= Mary Simpson (house servant) =

American domestic worker

Mary Simpson (c.1752-1758, in Virginia – March 18, 1836 in New York, New York) was an African-American woman who claimed to be a former slave of George Washington. She is credited with originating the tradition of celebrating Washington's Birthday in New York City.

== Biography ==
Simpson worked as a laundress, and later ran a bakeshop in New York's financial district. She celebrated Washington's birthday by opening the doors of her shop to local businessmen and merchants, serving cakes and whisky punch. She is credited with the creation of "Washington's Cake", a traditional ginger cake that is said to have been part of her annual open house celebrations. Her story was often retold throughout the 19th century.Close by this old market, at the corner of Cliff and John Streets, lived a colored woman named Mary Simpson, who originated the observance of Washington’s birthday in New York City. She had been a slave in the family of General Washington, who set her free while living in New York. She opened a little store in the basement of her house, where she sold milk, butter, and eggs, with cookies, pies and sweetmeats of her own manufacture; and she also took in washing for several gentlemen who resided in the neighborhood. She never forgot her old master’s birthday, nor did she want her friends or patrons to forget it, as that day was above all the holidays with her; and she kept it most faithfully, by preparing a very large cake, which she called ‘Washington Cake’ (once a favorite of Washington), a large quantity of punch, then a fashionable drink, and hot coffee. These were nicely arranged upon a large table; then against the wall hung an old portrait of Washington, and near it was displayed a small leather trunk, on which was marked the initials ‘G.W.,’ made in brass-nail heads; both of which had been given her by Washington himself.

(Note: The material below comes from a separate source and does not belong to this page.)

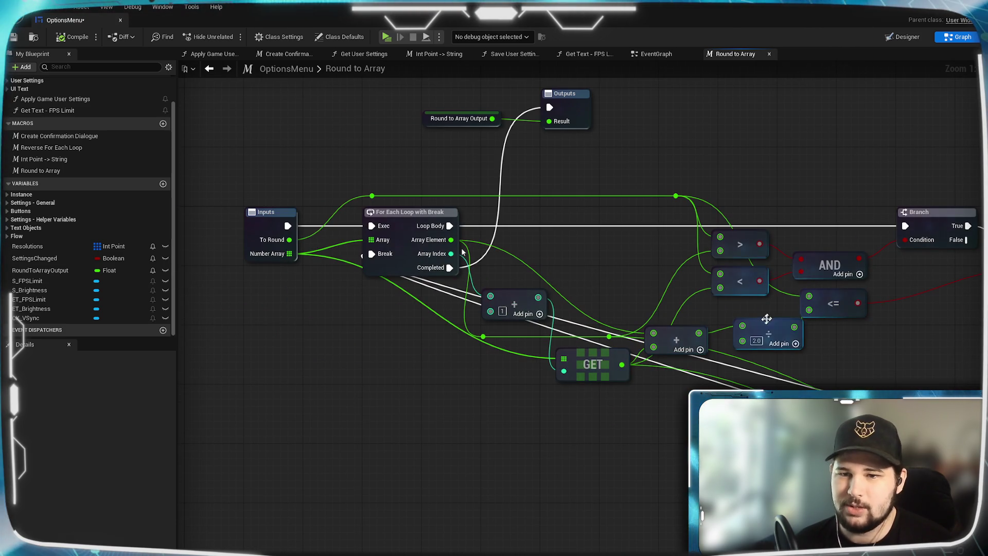
left_click_drag(767, 328, 745, 318)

Simpson claimed to have been enslaved by George Washington. The 1786 Mount Vernon Slave Census does not list anyone named "Mary," and the only "Mary" listed in the 1799 Mount Vernon Slave Census was an 11-year-old girl. She stated that she had worked in Washington's presidential household in New York City (1789–1790), but she is not one of the seven slaves who have been documented there. She further claimed that President Washington freed her during his tenure in New York City, although there is no record of this.

She was a friend of Sojourner Truth, and was described as a "doer of the Word," performing acts of charity among her fellow New Yorkers. Simpson attended St. George's Episcopal Church and befriended Reverend James Milnor.

She died on March 18, 1836. Her obituary in the Commercial Advertiser listed her name as "Mary Washington." New York City public records listed her as "Mary Simpson."